Channel ports and DFDS join forces to decarbonise cross-Channel transport


Seizing on the recent political declaration by the French President Emmanuel Macron and UK Prime Minister Rishi Sunak, climate neutral cross-Channel transportation moved a step closer last week. The Channel ports and ferry operator DFDS signed a Memorandum of Understanding (pictured) to collaborate on decarbonising maritime traffic on the Dover Straits.

Routes between Dover and France provide 59% of all ferry journeys between the UK and the European Union and carry 33% of the UK’s trade in goods with the bloc. Recognising the vital importance of the route, the recent Anglo-French summit agreed accelerated joint effort to support the establishment of green shipping corridors between the two nations. The largest cross-Channel ferry operator on the route, DFDS, together with the Port of Dover, Port Boulogne Calais, and Dunkerque-Port has grasped this momentum to agree a joint programme of work that will enable the electrification of maritime traffic on the Channel.

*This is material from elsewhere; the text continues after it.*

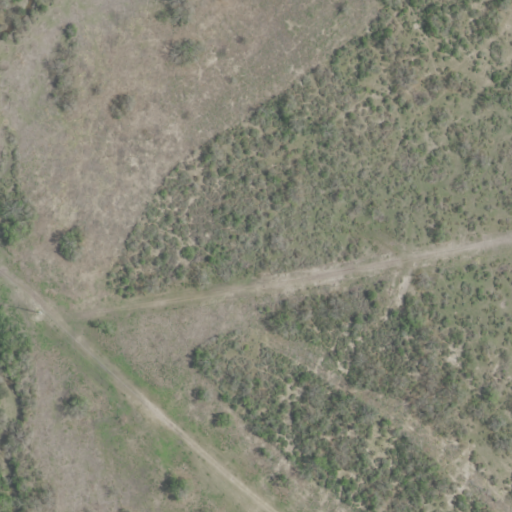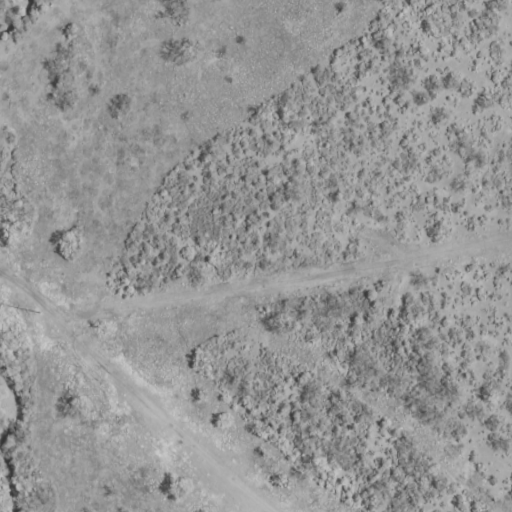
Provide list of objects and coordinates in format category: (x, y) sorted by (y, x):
power tower: (34, 308)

This continues the momentum established by the work of the Green Corridor Short Straits consortium to investigate steps to decarbonise the cross-Channel ferry fleet, part-funded by the UK Department for Transport’s Clean Maritime Demonstration Competition. The project is a collaboration between the Port of Dover, cross-Channel ferry operators, the University of Kent, and other key academic and industry stakeholders. In parallel to work on its energy strategy, the Port of Dover has also launched industry-leading commitments to be Carbon Net Zero for Scope 1 and 2 by 2025 and Scope 3 by 2030.

The initiative will mean that carbon neutral cross-Channel shipping, with zero emission battery-powered electric ferries and charging facilities at the ports, could be a reality by 2030. This would deliver a major boost to achieving the objective of decarbonizing the global maritime sector.

Patrice Vergriete, mayor of Dunkirk, said: “Innovation, alternative mobility, new energy mix, production of green hydrogen, training in professions in the low-carbon sectors of the future, improvement of air quality… Dunkirk has the ambition to implement the first French hub dedicated to decarbonization, in all its dimensions.”

Isabelle Ryckbost, secretary general, European Sea Ports Organisation (ESPO), said: “Being a partner in the green transition is a top priority for Europe’s ports. There is no time, no money to lose. Greening the shipping sector is both a technological and financial challenge. The best way to go forward is to think, engage, work and invest together. The MoU is a good example. Three ports and a shipping line creating a coalition of the willing to find the best way to effectively cut emissions as soon as possible and avoid stranded assets.”
Dunkerque-Port has established a decarbonisation roadmap outlining its commitments to decarbonise and obtained ECOPORT certification for its best practice sustainable development work. Port Boulogne-Calais is reducing carbon emissions through its environmental planning commitments, including ISO 14 001 certification and it is targeting ISO 50 001 certification for its energy management systems in 2023.

Torben Carlsen, CEO at DFDS, said: “The MoU we have signed outlines our shared ambition to invest in the development and delivery of battery-powered electric or fuel-electric ferries and the infrastructure required to charge them in the ports. We have established a clear timeline and this is a key milestone in our work together to become carbon neutral.”

Doug Bannister, chief executive at the Port of Dover, said: “The commitment by the Port of Dover, DFDS and our French partner ports, together with the ongoing support of our two other ferry operators, puts us in the perfect position to drive the work of the newly announced France-UK taskforce to develop a roadmap toward the deployment of zero emission technology and enabling infrastructure. With 130 ferry movements a day on the world’s busiest shipping lane, this will place the Short Straits at the vanguard of decarbonisation within the global maritime industry.

“Having launched our Targeting Our Sustainable Future programme in 2022, Port of Dover is well on track to achieve net-zero carbon emissions (Scope 1 and 2) by 2025 as we work with our partners to support the transition to zero-emission vessels and a green shipping corridor between the UK and France.”

Benoit Rochet, CEO Port Boulogne Calais, said: “We naturally support our customers, the maritime operators, in cooperation with the Port of Dover, in their energy transition and decarbonization of the Channel. The shared ambition is to move towards carbon neutrality by 2030, which will necessarily involve the design of new generation vessels using propulsion technologies that are more environmentally friendly.”
Maurice Georges, CEO, Dunkerque-Port, said: “We are very pleased with the collective and collaborative work to decarbonize the Channel initiated by DFDS, the ports of Boulogne-Calais, Dover, and Dunkirk. As the first European energy hub, the Dunkirk industrial-port zone will be there to support this major ambition to create a green corridor.”